Personally, I would drop the whole "she is not seeing the TRUTH, I need to convert her!" mentality and sense of superiority.
You think psychedelics are a door to the spirit realm, but it's perfectly possible that they are not. An important aspect about psychedelics is that they are supposed to let you keep an open mind on these matters and avoid dogmatisms (one way or the other), especially when trying to get others to conform to your views.

YOU value psychedelics as a "spiritual path" and that is what seems to work for you, but the psychedelic experience is not for everyone, not all people have the same neurochemistry and many of them will not get real benefits out of it or interpret it in the same way, and that's ok.

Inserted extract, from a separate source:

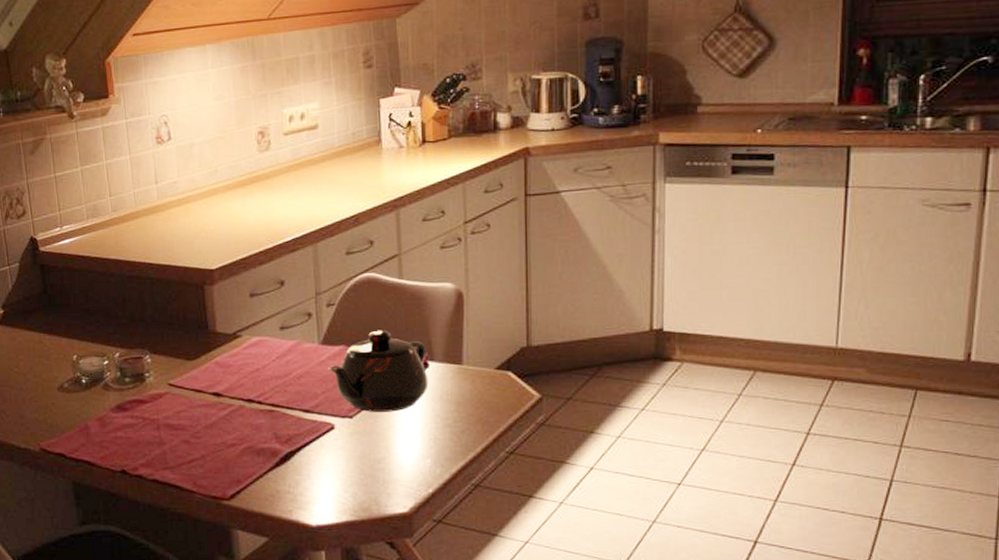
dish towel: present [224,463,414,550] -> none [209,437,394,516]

If the problem is about your significant other not sharing a big aspect of your life with you that you feel is simply too important, I can see you trying to get her to enjoy a low dose of other psychedelics (like lsd or mushrooms) and slowly start to build a "common ground".
 
In a talk by Eckhart Tolle he once hit the OP item. So he meets a lot of spiritual seekers with the alleged "problem" at hand, and many of them solve it by re aligning with a mere spiritual (what's in a name?) partner. He said to have witnessed a lot of cases that the solution was not really a solution and things getting even worse than before.
To the opposite, others succeed.

Ram Dass also gets asked same questions often, that happens when you're a hallmark in the trade. To such inquiring people he says: I have no advice for you. His stance is/was that whatever you do, there's always the path open for you to evolve, staying together or not, different evolution maybe but still evolution. In no case the door of evolution is closed.

Fwiw.
 
Pinning down a concept of "true spirituality" is like neglecting the magic around/within us.

It doesn't matter if you are on, next to or far away from any "mountain top", it is all same/saint!

Ultimately realizing that there is no mountain top and thus, no far away from it, nor have ever been...

This is it, welcome to the here and now! Keep breathing to conquer the death by astonishment.

Boom, tseuq
 
By accepting your views as correct, and by seeing yourself as being "near the top of the mountain" can you really be on a spiritual path?

A spiritual path implies that you are seeking answers, not that you have them.

I think it requires a good deal of arrogance and ego to feel that you have reached high levels of spirituality, to see yourself "near the top of the mountain"

...a person who is seeking wisdom and gnosis is hardly in the position to direct others towards their own conclusions.

The best thing you can do is be open, rather than feeling you know enough to direct others towards truth. Listen to others without judgement, attempt to understand and learn from others and their views, rather than taking the position of "I know" take a position of "I know nothing" and listen and observe...

If you don't perceive that someone you are close to is on an acceptable spiritual path, just let it go, and don't worry.

don't worry about it.

just don't worry about it.

-eg
 
I resonate with what eg said,

just dont worry...there is no high or low or top or bottom

everyone is on the path

and we all 'miss out' on aspects of the others path

why we merge ;)
 
Isn't terror and discourage part of the whole shebang anyway?
Like an psychedelic ordeal you go through and survive - then things don't seem so bad like death and taxes.